Written for the Black Magic issue of Snippets zine, originally published here.

Hallowe’en is approaching. My personal favourite among the winter festivals as it combines several of my favourite activities eating, dressing up in ridiculous costumes and watching scary movies. Doing all three at once is positively encouraged. However, whether your taste in films runs to classic monster movies or more recent stalk and slash efforts, television tends to provide us with the same tired old fodder we’ve all seen too many times. So here are five of the best alternative horror movies for Hallowe’en viewing and as a bonus none of them are in English or Japanese.

The Host (Gwoemul)

For those who like their horror of the Asian variety but have seen a few too many un-dead wraith girls with long lank hair lately, give this Korean monster movie a try. Part monster movie, part political satire (with a side of family drama) The Host manages to combine all the best elements of classic monster movies with some fabulous special effects courtesy of those talented folks at Weta Workshop.

Oh and the most courageous character in the entire film is a fourteen-year-old girl.

Eyes Without A Face (Les Yeux Sans Visage)

A French cult horror film, it is on the surface a mad scientist film, featuring as it does the obsessive Dr Génessier on a quest to repair his daughter’s mutilated face. His attempts to conduct a successful face transplant leave a trail of corpses behind him. The tension remains high throughout, with some scenes that could have escaped from a Hitchcock thriller. However, it’s the character of Christiane his daughter, a strange mixture of princess-in-the-tower and Frankenstein’s monster, that makes this film truly interesting, becoming arguably the earliest example of the ‘final girl’ horror trope.

Switchblade Romance (Haute Tension)

French cinema once again throws up a nice little subversion of popular horror tropes here, featuring as it does both a faceless, nameless psycho truck driver and a ‘final girl’ who is not entirely what she seems. The film was Alexandre Aja’s first, and best, foray into the horror genre, old fashioned gore, plenty of tension and an unexpected plot twist more than make up for any plot holes along the way.

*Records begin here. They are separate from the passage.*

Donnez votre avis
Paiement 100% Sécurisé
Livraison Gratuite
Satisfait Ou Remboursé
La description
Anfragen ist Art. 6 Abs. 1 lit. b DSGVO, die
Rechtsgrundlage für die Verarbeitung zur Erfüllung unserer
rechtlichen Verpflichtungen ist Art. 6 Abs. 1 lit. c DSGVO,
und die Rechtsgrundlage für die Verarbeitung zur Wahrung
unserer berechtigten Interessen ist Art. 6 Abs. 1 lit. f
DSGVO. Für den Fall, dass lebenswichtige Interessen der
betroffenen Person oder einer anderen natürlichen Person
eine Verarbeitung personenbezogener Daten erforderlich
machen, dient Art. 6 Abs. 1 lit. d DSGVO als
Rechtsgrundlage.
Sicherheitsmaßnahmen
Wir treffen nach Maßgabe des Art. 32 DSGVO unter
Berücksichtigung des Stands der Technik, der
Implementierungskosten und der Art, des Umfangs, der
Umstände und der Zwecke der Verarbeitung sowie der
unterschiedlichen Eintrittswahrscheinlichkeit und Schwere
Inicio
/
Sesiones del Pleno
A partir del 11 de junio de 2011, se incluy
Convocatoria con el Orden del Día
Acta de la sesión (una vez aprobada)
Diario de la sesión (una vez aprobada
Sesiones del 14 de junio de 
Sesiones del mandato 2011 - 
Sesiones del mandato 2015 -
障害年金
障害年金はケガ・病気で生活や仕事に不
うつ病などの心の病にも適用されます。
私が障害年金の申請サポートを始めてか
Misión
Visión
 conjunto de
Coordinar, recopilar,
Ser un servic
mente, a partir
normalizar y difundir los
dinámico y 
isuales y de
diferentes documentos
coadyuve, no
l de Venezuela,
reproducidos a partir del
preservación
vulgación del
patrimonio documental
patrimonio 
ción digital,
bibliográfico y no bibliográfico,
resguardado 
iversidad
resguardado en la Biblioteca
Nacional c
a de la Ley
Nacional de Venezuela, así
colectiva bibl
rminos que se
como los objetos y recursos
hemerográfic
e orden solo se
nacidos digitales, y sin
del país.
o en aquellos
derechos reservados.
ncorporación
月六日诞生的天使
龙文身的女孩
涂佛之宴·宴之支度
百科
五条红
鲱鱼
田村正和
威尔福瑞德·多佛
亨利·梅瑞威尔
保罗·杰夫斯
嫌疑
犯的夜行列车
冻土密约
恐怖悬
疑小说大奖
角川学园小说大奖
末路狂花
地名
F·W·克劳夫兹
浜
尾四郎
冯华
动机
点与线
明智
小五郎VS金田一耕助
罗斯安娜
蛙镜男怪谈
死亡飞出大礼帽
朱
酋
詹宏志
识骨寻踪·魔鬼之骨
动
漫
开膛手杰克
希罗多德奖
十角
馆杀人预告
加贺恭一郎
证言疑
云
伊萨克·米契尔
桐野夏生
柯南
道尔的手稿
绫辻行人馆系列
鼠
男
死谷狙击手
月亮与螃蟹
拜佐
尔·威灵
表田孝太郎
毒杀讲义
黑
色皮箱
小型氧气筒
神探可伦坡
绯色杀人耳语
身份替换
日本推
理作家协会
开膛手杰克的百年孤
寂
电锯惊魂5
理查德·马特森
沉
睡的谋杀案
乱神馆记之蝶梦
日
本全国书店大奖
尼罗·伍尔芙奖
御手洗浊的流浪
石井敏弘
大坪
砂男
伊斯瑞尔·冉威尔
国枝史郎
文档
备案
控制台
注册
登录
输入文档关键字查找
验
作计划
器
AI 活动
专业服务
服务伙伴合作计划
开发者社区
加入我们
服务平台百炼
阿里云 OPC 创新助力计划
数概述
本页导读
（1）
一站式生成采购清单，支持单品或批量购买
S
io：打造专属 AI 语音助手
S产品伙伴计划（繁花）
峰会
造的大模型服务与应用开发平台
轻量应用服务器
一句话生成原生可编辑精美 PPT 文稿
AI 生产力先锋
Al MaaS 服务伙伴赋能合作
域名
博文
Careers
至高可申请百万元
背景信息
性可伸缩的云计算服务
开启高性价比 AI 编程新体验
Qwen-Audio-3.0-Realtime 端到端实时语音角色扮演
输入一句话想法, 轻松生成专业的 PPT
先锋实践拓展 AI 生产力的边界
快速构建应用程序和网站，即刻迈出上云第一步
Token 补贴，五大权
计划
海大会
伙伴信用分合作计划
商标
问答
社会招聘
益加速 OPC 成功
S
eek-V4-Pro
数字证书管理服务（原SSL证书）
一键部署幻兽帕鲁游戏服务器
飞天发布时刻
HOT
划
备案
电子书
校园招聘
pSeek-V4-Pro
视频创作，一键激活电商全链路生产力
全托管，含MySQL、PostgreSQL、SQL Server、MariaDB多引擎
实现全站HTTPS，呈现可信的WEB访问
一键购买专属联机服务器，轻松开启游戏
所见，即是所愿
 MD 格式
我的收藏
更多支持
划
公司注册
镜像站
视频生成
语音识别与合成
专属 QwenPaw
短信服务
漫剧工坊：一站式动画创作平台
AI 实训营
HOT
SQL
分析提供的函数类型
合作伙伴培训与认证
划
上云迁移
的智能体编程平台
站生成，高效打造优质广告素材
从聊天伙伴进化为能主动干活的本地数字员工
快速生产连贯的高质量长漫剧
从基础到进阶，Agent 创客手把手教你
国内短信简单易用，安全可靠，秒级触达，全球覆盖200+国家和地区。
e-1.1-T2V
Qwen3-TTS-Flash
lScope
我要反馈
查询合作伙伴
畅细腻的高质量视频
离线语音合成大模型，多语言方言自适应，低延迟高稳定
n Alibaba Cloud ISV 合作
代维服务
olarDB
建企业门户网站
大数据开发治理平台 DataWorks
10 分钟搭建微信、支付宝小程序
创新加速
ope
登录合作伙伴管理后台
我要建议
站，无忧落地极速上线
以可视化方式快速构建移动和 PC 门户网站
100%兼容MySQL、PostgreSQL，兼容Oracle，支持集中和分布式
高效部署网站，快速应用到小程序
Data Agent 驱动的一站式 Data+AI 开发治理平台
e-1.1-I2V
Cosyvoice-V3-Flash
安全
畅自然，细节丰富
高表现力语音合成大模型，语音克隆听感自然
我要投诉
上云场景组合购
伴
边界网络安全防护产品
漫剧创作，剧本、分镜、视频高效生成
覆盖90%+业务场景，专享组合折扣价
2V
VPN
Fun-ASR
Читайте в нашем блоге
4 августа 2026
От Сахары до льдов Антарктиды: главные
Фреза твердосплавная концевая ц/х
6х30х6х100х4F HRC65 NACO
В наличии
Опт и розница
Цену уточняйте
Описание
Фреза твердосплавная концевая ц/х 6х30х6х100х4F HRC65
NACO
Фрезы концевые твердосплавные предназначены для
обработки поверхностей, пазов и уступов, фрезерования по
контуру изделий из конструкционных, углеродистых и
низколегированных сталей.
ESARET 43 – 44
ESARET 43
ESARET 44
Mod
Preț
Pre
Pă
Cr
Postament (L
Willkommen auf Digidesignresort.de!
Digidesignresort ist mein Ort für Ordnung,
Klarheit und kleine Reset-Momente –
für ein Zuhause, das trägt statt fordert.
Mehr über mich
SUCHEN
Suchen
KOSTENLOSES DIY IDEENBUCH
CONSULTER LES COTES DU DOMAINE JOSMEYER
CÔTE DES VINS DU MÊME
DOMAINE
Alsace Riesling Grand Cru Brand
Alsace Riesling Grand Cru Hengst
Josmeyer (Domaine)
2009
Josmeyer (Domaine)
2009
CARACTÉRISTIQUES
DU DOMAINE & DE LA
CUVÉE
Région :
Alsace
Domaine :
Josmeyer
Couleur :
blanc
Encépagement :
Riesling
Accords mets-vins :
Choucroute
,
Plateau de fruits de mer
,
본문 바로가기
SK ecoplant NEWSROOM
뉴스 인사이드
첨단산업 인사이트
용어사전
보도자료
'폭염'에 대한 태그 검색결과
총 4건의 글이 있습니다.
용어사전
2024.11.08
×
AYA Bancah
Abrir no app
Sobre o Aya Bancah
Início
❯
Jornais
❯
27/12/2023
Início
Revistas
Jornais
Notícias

Fair warning though, the INXS song ‘Never Tear Us Apart’ may never be quite the same.

Dead Snow (Død Snø)

It’s a Norwegian zombie film. Bear with me. Said zombies are also Nazi soldiers (members of the SS for that matter) from WW2. The tag line on its UK release was ‘Ein, Zwei, Die…” which pretty much tells you all you need to know. It’s a horror-comedy and it’s not ashamed.


Last but not least the oldest film of the lot, a classic in all senses. Nosferatu may be the classic of German Expressionist horror cinema but arriving at the tail end of the movement this film has arguably aged better. Fritz Lang’s first foray into sound cinema, M begins the long history of sound as a powerful psychological tool in the horror director’s arsenal. The killer’s signature – and sinister – whistling of ‘The Hall of the Mountain King’ is the first use of a leitmotif in cinema and looses none of its creepiness or impact even after nearly eighty years.